Umurku dan Kak Nia tidak terpaut jauh, hanya berselang setahun setengah.  Dan saat ini, dia sedang mendaftar di salah satu kampus swasta di dekat kota.

"Dek, draf tulisan kelima ini langsung kirim ke Pak Makhrus ya. Biar segera diurus dan diterbitkan."

"Iya," jawabku singkat. Aku tersenyum setelah mengetikkan nama pena di halaman sampul. Sebuah nama yang kuambil dari kepribadianku sendiri. Banyak yang bilang, suaraku unik Tak heran jika ada yang tertawa setelah mendengar suaraku. Aku bersyukur akan hal itu, karena dengan begitu aku sudah membuat orang lain ceria.

Hah, ini adalah bagian kecil dari sosok diriku. Ada banyak hal yang perlu diketahui lagi. Inilah aku, i am Saefun.

***

Di sekolah orang-orang lebih senang memanggil aku dengan  panggilan "Sae" terlebih ketika panggilan itu datang dari Laila,  aku sama sekali tidak keberatan. Gadis manis, yang di mataku ketika tersenyum madu asli pun  kalah saing darinya.

I am Saefun, tampang boleh jauh dari kata good looking tapi keberuntungan bolehlah diadu. Bagaimana bisa aku tidak merasa beruntung, dari beberapa siswa yang mengikuti lomba menulis cerpen, hanya tulisan aku yang memenuhi kriteria Laila--ketua mading--untuk di tempel di majalah mading minggu ini.

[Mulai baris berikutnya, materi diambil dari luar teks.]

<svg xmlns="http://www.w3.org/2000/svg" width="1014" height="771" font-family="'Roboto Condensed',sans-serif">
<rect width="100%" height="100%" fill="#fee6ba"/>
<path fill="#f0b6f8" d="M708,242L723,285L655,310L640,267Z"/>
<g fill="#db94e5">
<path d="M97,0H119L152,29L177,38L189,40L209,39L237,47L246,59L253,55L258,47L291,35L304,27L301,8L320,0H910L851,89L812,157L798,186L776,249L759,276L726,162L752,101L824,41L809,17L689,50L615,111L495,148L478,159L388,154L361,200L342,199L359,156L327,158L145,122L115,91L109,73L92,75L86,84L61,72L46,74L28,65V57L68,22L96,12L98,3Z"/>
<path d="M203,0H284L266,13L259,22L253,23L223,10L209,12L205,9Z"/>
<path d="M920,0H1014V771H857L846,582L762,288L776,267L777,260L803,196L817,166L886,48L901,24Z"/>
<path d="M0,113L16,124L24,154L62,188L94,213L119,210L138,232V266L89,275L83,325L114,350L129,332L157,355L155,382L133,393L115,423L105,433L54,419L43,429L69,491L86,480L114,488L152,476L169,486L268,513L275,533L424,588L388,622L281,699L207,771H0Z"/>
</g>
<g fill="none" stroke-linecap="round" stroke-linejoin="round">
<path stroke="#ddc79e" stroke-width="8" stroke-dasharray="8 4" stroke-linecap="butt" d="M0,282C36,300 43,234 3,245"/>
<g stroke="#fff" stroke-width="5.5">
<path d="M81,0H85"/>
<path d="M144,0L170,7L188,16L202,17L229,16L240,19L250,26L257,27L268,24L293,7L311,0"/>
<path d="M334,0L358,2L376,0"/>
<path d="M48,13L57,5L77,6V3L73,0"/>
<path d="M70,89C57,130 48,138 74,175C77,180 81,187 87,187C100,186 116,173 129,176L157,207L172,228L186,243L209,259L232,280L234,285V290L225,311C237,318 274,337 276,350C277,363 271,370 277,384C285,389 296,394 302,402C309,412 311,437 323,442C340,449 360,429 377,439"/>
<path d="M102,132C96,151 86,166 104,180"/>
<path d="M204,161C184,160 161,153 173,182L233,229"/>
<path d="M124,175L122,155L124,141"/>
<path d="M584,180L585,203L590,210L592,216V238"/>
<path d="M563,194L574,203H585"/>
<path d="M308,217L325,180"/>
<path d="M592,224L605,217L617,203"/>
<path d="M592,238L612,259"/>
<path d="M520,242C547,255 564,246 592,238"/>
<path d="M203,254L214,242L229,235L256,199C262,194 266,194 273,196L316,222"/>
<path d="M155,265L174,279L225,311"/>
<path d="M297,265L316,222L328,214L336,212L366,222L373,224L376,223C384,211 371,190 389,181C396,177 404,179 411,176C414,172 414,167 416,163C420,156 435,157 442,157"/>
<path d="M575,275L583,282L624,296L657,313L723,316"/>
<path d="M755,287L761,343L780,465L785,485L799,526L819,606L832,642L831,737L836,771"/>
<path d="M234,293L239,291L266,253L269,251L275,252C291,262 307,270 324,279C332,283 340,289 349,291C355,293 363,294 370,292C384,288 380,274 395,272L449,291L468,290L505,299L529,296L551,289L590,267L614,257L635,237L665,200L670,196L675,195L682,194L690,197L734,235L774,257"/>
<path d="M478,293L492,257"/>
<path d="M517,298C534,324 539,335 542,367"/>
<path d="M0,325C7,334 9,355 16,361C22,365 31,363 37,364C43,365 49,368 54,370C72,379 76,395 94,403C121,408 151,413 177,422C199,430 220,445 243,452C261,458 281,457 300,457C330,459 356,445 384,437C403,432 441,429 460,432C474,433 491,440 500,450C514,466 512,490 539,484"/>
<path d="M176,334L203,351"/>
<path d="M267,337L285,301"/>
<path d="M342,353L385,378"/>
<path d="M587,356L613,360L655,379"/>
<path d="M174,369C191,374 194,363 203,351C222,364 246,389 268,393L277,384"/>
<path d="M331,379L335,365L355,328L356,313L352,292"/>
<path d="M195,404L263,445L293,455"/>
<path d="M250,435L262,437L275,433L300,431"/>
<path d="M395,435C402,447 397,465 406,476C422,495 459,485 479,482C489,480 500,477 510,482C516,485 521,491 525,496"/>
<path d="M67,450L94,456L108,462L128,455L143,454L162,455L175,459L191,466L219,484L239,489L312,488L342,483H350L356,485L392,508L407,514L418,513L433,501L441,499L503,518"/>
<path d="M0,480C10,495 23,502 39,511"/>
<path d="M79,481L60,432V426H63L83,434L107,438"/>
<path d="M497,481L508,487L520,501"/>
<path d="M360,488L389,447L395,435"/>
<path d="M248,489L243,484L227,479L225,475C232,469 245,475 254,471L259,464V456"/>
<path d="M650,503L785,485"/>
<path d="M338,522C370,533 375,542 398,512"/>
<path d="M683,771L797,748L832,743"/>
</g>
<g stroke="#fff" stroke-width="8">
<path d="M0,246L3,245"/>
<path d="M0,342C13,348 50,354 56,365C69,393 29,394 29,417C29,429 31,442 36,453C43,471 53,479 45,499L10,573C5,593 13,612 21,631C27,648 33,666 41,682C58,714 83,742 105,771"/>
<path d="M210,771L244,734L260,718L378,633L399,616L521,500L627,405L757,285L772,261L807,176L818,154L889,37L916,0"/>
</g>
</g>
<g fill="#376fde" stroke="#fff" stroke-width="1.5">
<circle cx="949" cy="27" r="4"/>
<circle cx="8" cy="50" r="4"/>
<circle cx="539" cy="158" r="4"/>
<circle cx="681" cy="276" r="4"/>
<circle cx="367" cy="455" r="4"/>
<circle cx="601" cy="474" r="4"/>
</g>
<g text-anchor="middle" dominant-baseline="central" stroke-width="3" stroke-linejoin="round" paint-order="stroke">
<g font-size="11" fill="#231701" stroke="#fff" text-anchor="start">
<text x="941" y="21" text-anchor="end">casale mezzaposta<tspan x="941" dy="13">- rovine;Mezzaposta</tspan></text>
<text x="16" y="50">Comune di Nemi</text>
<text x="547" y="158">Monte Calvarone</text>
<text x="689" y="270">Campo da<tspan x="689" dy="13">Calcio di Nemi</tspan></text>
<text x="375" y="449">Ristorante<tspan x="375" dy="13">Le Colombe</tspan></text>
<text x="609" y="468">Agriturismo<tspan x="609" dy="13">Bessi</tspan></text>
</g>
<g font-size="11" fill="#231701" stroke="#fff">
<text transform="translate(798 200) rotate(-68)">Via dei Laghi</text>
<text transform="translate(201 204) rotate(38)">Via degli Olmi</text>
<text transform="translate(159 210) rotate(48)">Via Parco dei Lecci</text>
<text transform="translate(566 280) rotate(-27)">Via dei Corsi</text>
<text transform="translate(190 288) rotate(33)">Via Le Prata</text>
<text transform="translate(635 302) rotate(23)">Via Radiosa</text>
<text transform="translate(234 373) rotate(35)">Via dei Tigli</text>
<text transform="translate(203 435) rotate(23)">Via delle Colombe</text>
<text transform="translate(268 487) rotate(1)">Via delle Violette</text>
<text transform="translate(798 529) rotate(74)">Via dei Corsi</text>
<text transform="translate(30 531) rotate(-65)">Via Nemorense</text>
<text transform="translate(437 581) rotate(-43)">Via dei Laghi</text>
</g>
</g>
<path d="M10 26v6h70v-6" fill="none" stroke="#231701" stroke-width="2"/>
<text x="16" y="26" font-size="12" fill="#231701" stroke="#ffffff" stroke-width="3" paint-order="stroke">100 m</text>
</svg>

Berawal dari cerpen dengan judul "Bone" aku dan Laila pun menjadi dekat. Tentu saja aku sangat berharap, bahwa teori tentang  garis antara persahabatan dan cinta itu batasnya tipis benar adanya.

Seperti saat ini, Laila berjalan ke arahku dengan rambut tergerai, seolah-olah sedang melambai-lambai kepadaku untuk dibelai.

"Bone apa khabar, Sae?" tanyanya, setelah mengambil tempat di sampingku.

Aku hanya menggeleng-geleng bercampur takjub. Fans Bone bertambah. Hah, aku bahkan hanya mendapatkan jatah 720 dari 8760 jam dalam setahun  diingatkan makan oleh ibu dan tentu saja itu membuatku cemburu. Lalu sekarang, Laila juga memikirkannya.

"Baik, La. Hanya saja makin menggila dia."

"Hah, kok bisa?"

Bone, Bone, kau memang mahluk spesial. Karenamu aku bisa menikmati setiap tingkah, respons, dan suara Laila dengan jarak sedekat ini. Sampai  gadis ini terlihat bingung saja tetap  elok dipandang mata.

"Saeee ..."

Manis sekali. "Bercanda, La."

"Iiih, dasar!" Sebuah cubitan keras pun mengenai kulit lenganku.

Aku hanya bisa tertawa, tak apa Laila, cubitlah asal aku bisa menikmati pahatan mahakarya Tuhan yang abadi di wajahmu itu.

"Kamu selalu saja bercanda!" protesnya terdengar kesal.

Aku menggeleng, tanda tak setuju. Itu tidak sepenuhnya salah, tapi juga tidak benar sepenuhnya. I am Saefun, jika menyangkut soal hati, aku tidak pernah bercanda. Namun, perjalanan masih panjang, belum saatnya perahu berlabuh.